ManagementSpeak: To be honest …
Translation: I haven’t been honest in the past, I’m not being honest now, and I don’t expect to start any time soon.
Honestly — KJR Club member Mick Pegg is responsible for this little gem.

Ann Landers used to advise that if something seems too good to be true, it probably is.

This week’s example is an IT organization extolled in a recent trade press article. Among its virtues, and those of its prominently featured CIO, are 70-hour work weeks, strong coffee, and amazing focus — its staff regularly deploys major applications in less than half the time estimated by professional services companies vying for its business. A Gartner analyst cited in the article credits it with highly mature processes which take incredible care of “internal customers.”

Through entirely accidental circumstances I fell into possession of a letter of apology its CIO sent to customers last week — real paying customers, not internal ones. Some snippets:

” … the vast majority of system problems we have are problems related to updates. These update problems have been manifesting themselves as inventory update failures, missing orders, missing images, incorrect status synchs, etc. At the end of the day, all of these problems boil down to [the company’s] failure (read, my failure) to architect a system that can handle real-time updates properly.”

This is simply irresistible, as Robert Palmer might have sang. Call me sarcastic, call me snide, call me an armchair quarterback — other than updates, what do transaction processing systems do? This sounds like ManagementSpeak for “problems with everything.”

“In the current system, inventory updates, orders, image data, status changes, etc., are all written to small files which are then sent back and forth between systems. The sending system writes and sends the file and automatically assumes that the receiving system processed the file. This “fire and forget” approach is killing us. In reality, a file might not send properly, become corrupted in transfer, or produce errors when the receiving system attempts to process it. In most cases, we don’t know when we have problems. The architecture is horribly architected.”

Well, yes, it is. One might think the CIO and his staff had never heard of transaction processing. It’s understandable. The technology has only been around for thirty years or so.

Oh — and repeat after me: Architect is a noun!

“In the new system, there are database tables between each system that we call “queue tables.” For example, when [the company’s] shopping database receives an order, that order is written to a queue table. Oracle picks up that order, and processes the order in the Oracle database. Once processed, the order is immediately written to another queue table.”

When one kludge doesn’t work, replace it with another. Memo to CIO: This is a solved problem. If the transaction processing built into Oracle isn’t to your liking, IBM, BEA, and quite a few other companies sell outstanding middleware that reliably posts transactions, on-line as they happen, to databases. That’s why it’s called On Line Transaction Processing (OLTP).

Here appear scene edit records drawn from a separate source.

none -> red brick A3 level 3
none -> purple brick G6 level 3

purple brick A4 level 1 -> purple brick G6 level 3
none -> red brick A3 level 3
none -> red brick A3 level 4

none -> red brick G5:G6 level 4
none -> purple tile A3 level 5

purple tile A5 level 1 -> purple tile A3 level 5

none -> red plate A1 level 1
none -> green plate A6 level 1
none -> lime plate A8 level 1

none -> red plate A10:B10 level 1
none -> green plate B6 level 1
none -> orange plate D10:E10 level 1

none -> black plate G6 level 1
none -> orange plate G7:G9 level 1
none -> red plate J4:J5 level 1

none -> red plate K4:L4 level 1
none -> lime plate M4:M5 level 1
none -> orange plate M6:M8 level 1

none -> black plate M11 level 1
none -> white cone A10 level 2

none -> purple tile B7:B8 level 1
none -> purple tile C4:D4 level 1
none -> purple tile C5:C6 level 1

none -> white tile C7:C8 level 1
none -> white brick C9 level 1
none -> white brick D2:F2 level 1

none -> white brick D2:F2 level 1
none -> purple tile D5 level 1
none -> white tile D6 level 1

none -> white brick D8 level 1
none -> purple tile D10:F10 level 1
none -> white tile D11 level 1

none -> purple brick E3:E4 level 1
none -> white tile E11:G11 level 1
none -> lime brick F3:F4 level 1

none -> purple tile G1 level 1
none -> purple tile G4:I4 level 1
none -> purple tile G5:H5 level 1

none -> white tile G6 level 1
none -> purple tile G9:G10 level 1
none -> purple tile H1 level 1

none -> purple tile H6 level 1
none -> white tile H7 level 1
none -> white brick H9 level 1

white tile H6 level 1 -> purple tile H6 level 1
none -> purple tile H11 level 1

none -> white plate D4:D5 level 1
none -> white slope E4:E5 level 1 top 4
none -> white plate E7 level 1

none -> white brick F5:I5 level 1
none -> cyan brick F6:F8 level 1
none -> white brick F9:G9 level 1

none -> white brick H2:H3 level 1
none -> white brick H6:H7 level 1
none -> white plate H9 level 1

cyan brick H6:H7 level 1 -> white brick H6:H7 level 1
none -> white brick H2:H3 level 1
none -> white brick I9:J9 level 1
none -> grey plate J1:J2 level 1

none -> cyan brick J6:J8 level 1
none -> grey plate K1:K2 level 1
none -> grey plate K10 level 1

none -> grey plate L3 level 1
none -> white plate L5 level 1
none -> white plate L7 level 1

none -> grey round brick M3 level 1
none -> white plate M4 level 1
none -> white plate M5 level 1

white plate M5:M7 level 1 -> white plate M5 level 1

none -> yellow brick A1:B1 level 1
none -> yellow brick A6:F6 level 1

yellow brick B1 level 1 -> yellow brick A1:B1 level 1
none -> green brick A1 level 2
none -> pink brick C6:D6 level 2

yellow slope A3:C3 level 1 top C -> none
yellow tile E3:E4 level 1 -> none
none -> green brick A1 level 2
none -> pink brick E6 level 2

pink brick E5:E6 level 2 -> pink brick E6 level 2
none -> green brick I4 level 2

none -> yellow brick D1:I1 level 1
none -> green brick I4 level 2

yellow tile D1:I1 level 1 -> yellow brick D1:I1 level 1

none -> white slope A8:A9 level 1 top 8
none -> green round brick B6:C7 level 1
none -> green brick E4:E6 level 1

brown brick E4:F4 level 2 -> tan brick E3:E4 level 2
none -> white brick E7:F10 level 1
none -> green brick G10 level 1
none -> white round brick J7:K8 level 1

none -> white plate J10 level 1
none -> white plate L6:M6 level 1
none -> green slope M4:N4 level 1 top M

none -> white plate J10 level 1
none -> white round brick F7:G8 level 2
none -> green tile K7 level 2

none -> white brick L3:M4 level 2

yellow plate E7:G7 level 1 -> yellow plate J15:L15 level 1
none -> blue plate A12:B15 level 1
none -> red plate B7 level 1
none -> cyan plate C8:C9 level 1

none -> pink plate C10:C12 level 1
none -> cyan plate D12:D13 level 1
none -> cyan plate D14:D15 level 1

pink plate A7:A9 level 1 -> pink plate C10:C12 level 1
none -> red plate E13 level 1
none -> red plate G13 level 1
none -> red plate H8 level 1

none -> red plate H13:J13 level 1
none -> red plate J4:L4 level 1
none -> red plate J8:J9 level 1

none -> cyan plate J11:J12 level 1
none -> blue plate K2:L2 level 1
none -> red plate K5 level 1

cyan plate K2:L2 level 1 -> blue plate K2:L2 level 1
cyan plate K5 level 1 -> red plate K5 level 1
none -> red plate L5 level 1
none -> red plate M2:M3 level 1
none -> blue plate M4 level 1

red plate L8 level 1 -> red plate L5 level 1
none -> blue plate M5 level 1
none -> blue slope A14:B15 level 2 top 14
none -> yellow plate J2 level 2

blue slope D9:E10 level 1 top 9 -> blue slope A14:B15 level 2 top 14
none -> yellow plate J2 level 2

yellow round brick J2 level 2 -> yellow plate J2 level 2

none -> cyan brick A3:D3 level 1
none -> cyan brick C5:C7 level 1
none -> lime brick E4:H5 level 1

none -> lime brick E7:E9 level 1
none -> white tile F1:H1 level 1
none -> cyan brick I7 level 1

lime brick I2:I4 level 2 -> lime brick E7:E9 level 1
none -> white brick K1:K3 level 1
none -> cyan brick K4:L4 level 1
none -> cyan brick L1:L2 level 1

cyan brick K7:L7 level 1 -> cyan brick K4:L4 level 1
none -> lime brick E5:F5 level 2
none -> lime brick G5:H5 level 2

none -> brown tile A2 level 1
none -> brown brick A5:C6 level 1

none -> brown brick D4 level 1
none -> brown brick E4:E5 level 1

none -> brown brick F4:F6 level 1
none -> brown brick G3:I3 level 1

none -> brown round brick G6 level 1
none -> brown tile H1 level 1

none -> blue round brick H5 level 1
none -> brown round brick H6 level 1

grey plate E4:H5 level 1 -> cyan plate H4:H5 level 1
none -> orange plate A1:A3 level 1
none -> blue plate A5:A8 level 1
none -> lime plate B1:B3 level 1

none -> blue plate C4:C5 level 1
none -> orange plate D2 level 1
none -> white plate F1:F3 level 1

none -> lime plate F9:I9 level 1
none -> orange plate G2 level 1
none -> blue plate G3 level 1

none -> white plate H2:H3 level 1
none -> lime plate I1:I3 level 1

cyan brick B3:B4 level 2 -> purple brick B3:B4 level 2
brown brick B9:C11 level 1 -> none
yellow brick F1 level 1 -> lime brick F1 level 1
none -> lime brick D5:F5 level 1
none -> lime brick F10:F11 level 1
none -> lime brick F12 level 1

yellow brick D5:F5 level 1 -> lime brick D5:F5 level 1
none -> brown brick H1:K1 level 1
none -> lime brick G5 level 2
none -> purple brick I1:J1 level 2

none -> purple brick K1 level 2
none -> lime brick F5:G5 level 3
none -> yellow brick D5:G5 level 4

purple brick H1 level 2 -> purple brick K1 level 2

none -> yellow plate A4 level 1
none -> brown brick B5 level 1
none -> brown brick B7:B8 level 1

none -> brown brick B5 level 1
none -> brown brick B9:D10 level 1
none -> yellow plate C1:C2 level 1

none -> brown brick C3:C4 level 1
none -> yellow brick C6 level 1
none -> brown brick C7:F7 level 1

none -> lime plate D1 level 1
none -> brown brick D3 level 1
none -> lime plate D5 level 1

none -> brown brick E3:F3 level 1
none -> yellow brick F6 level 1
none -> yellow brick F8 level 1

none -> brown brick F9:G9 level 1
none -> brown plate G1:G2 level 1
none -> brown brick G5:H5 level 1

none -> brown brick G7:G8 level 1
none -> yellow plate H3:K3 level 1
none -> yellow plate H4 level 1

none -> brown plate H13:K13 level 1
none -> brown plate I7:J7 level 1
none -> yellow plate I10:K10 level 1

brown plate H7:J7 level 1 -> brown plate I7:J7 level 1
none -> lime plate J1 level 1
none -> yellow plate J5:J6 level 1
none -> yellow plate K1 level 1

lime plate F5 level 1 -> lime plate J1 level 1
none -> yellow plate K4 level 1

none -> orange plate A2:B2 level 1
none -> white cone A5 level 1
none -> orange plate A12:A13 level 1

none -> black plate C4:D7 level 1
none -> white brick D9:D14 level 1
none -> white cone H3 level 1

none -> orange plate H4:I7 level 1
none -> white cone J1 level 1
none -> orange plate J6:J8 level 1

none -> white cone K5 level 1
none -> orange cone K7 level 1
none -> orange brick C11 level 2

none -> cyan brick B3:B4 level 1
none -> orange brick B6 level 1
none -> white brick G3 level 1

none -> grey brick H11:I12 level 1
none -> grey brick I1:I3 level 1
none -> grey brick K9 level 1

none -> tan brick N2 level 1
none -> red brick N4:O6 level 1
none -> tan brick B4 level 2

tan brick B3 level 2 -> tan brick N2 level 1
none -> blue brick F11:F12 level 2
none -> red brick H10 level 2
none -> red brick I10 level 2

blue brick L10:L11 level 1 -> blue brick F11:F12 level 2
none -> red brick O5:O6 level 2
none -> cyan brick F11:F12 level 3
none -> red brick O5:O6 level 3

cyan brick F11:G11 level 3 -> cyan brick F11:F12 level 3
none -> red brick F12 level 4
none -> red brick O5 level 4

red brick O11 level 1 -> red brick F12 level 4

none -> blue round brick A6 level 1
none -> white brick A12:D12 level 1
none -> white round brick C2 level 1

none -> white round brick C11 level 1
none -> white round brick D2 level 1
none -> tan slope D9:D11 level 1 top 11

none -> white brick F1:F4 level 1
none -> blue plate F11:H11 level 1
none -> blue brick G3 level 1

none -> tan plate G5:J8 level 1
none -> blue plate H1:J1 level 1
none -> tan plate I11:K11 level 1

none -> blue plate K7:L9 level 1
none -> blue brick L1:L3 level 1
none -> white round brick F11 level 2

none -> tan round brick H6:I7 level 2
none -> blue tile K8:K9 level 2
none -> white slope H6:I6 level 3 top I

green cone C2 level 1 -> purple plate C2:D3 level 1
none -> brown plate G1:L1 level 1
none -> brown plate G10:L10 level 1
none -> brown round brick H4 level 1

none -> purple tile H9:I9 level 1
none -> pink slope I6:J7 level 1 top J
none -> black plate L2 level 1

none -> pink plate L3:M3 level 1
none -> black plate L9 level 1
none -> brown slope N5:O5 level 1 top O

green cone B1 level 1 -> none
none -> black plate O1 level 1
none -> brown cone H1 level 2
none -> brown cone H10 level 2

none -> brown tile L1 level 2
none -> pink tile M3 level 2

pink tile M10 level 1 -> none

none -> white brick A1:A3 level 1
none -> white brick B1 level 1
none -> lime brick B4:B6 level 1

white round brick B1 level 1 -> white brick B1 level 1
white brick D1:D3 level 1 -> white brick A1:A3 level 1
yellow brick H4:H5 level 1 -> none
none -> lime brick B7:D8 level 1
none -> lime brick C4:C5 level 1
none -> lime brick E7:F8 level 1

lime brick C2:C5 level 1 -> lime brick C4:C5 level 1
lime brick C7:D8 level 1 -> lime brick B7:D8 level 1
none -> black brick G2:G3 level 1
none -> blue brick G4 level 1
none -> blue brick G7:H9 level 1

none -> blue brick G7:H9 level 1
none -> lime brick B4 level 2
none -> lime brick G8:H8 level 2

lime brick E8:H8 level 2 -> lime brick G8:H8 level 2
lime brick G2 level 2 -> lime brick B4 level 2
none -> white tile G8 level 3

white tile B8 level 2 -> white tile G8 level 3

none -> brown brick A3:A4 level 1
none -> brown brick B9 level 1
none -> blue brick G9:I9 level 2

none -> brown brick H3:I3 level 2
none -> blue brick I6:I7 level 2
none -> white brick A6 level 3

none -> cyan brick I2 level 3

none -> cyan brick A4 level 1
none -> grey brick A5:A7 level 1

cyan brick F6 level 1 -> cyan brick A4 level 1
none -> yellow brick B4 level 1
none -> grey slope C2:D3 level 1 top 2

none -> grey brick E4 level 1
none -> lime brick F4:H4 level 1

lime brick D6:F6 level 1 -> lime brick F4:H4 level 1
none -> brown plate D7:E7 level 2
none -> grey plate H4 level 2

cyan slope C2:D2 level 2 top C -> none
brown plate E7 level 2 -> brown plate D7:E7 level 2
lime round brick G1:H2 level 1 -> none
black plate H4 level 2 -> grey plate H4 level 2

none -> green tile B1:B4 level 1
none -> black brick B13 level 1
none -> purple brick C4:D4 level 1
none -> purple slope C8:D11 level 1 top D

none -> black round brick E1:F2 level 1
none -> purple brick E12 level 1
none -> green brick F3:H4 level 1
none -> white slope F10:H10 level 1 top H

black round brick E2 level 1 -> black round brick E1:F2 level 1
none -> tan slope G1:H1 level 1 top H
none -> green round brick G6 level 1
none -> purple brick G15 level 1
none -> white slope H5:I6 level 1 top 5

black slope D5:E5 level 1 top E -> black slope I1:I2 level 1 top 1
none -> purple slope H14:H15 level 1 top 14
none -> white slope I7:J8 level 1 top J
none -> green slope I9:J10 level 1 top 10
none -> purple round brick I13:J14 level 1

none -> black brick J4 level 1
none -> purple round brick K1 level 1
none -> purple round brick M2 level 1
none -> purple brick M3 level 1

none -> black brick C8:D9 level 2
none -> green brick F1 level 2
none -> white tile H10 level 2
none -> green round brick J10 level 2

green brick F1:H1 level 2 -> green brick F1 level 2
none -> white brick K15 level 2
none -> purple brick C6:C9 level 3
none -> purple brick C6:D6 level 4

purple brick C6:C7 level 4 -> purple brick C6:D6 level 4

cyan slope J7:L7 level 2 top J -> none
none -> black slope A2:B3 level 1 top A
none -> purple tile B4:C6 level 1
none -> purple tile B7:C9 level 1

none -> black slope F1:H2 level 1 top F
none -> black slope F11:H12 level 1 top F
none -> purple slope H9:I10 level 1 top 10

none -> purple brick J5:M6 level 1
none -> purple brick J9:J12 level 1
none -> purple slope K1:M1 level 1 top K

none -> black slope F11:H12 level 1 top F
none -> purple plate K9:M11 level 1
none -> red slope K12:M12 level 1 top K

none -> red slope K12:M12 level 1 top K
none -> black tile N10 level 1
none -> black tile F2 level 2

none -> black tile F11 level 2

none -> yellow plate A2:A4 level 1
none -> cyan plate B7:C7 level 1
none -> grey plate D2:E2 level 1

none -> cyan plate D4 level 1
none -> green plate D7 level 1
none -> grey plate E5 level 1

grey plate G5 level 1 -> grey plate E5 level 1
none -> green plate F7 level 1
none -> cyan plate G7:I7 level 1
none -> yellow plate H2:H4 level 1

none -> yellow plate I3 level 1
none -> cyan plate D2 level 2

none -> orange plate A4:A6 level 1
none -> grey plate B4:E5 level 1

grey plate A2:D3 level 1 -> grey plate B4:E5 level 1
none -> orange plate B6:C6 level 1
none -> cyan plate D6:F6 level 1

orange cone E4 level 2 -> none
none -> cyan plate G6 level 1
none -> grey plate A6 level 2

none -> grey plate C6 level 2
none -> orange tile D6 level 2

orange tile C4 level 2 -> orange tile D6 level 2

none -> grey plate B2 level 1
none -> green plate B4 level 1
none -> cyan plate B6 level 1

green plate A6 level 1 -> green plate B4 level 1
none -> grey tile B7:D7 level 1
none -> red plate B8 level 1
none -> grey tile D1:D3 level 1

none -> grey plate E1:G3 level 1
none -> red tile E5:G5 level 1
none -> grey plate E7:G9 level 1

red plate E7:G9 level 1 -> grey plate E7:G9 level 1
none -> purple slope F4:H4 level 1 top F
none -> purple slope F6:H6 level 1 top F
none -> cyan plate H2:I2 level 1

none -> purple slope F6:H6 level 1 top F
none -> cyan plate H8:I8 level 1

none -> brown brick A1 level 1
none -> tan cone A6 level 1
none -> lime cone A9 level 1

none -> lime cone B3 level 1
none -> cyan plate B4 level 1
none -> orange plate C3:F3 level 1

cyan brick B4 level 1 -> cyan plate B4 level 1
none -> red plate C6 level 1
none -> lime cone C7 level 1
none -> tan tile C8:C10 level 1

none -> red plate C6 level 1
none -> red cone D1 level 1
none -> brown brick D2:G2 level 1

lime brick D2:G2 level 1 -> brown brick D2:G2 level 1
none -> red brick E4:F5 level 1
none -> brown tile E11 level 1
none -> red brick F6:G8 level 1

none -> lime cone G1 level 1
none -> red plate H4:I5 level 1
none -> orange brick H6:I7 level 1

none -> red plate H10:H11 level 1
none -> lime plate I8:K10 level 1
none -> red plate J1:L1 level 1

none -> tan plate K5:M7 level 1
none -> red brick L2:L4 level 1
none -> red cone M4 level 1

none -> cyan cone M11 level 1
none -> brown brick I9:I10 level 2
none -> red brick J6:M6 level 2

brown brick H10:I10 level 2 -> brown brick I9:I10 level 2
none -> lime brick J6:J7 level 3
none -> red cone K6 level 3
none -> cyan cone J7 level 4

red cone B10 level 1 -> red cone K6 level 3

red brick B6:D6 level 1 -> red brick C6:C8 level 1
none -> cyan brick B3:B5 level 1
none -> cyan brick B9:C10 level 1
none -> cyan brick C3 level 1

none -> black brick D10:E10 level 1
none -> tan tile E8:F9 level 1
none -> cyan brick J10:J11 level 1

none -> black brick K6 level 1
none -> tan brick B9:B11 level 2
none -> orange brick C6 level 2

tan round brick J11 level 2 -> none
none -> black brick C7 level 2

“We’ve added extra staff to watch the queue tables and handle any errors in communication.”

Good idea. Combine kludges with brute force. It sure beats using the automated alerts built into commercial transaction processing monitors.

“With that said, it’s critically important that I prepare you for the worst. When we began the Oracle implementation in February of this year, Oracle told us it would take 12-18 months. We cut the project scope down as much as we could for Phase I, forced our own developers to work incredible hours, and greatly increased the number of Oracle consultants on the project, all in an attempt to launch in early August.”

Hey, that’s the way to fix a problem with system quality — create a death march. Nice phrasing, by the way: “… forced our own developers to work incredible hours.” Alotta guys would have provided a financial incentive.

Okay, fair is fair. I’m unencumbered by facts, so my suspicion — that the high-visibility article in the trade press is part of a marketing campaign by the CIO to help him escape to a new job before the current one comes crashing down around his ears — is uninformed by first-hand knowledge of the situation.

Nor is my assessment of their future system architecture based on anything more than my own interpretation of the CIO’s apology letter. Maybe the plan really is Just Fine.

It doesn’t, however, take much inferring to figure that a CIO who focuses on pleasing internal customers, works 70-hour weeks, expects the same of everyone working for him, and takes pride on ultra-fast delivery is likely to take a few architectural shortcuts.

The problem is as it so often is: When you save on architecture in the present, you’re usually mortgaging your future.